Your news story was very cool: thanks for posting it! We've thought something is a bit 'off' about the dynamics of asteroids in the outer solar system for a while, and it's good to have a working model to test.
Cal wrote:... I think they call it a 'scientific consensus', or something ...
I just wanted to address this. Space is very big and very dark. Planets are small and don't make any light themselves. The hypothesised planet, while large, is guessed to be very far away: around 20 times further out than Neptune is. This means it's not the kind of thing we could just 'happen across.'
Why didn't we search before? Well, scientists try to follow the evidence.

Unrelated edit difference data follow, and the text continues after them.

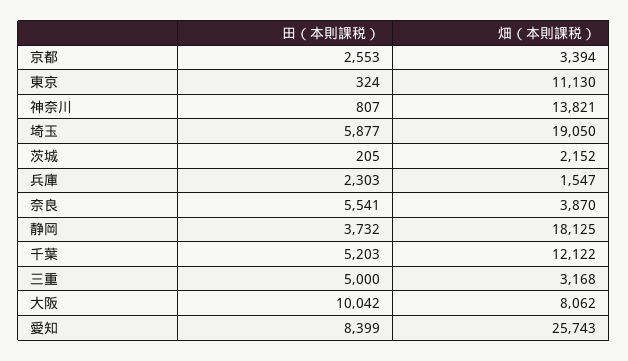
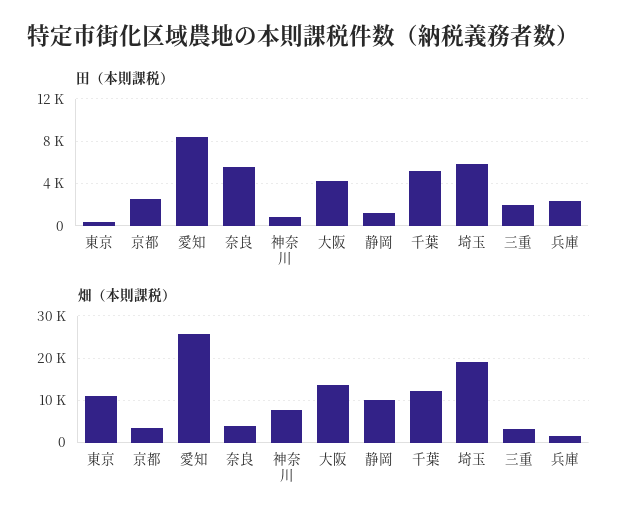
畑（本則課税）, 神奈川: 13821 -> 8000
田（本則課税）, 茨城: 205 -> none
畑（本則課税）, 茨城: 2152 -> none
田（本則課税）, 静岡: 3732 -> 1000
畑（本則課税）, 静岡: 18125 -> 10000
田（本則課税）, 三重: 5000 -> 2000
田（本則課税）, 大阪: 10042 -> 4000
畑（本則課税）, 大阪: 8062 -> 14000

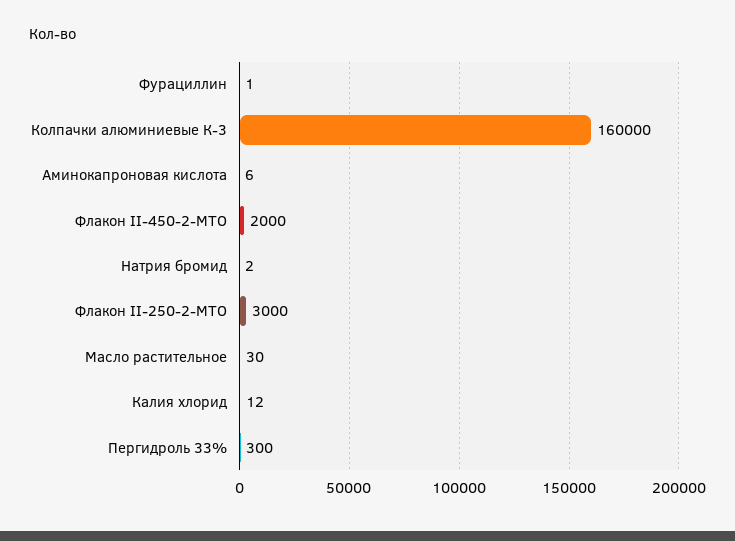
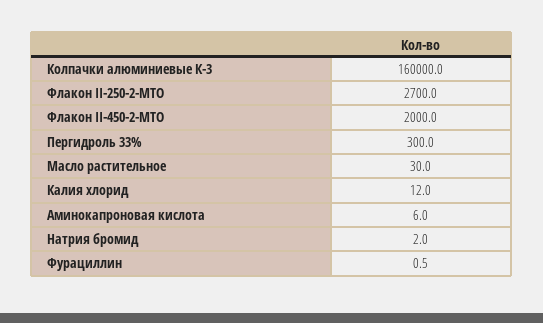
Флакон II-250-2-МТО: 3000 -> 2700

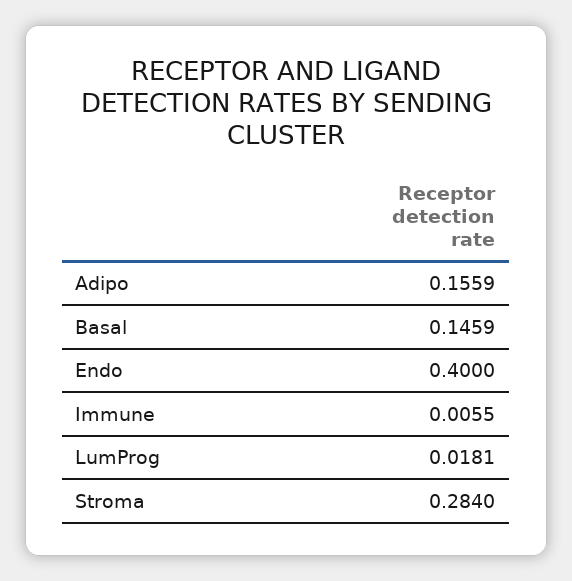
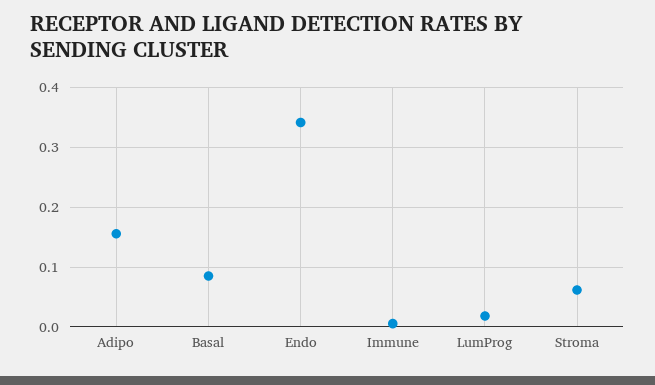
Basal: 0.1459 -> 0.08
Endo: 0.4 -> 0.34
Stroma: 0.284 -> 0.06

Up until recently there was no reason to suspect a distant super-Earth would exist in our solar system; then we discovered that they are common in other solar systems, and that outer solar system dynamics are not quite right. Now we have the new data, and a new model, so we can start running experiments. It would have been silly to go looking for a planet before; we would have had no idea where to look, and no reason to suspect the search would be fruitful. Regardless, no scientist (at least when remembering to speak carefully!) would have said
for sure a trans-Neptunian super-Earth does not exist; they would have said that we haven't observed one, and that (at that time) there was little evidence to suggest one existed.
I hope this helps you contextualise how the scientific understanding of this subject has been updated.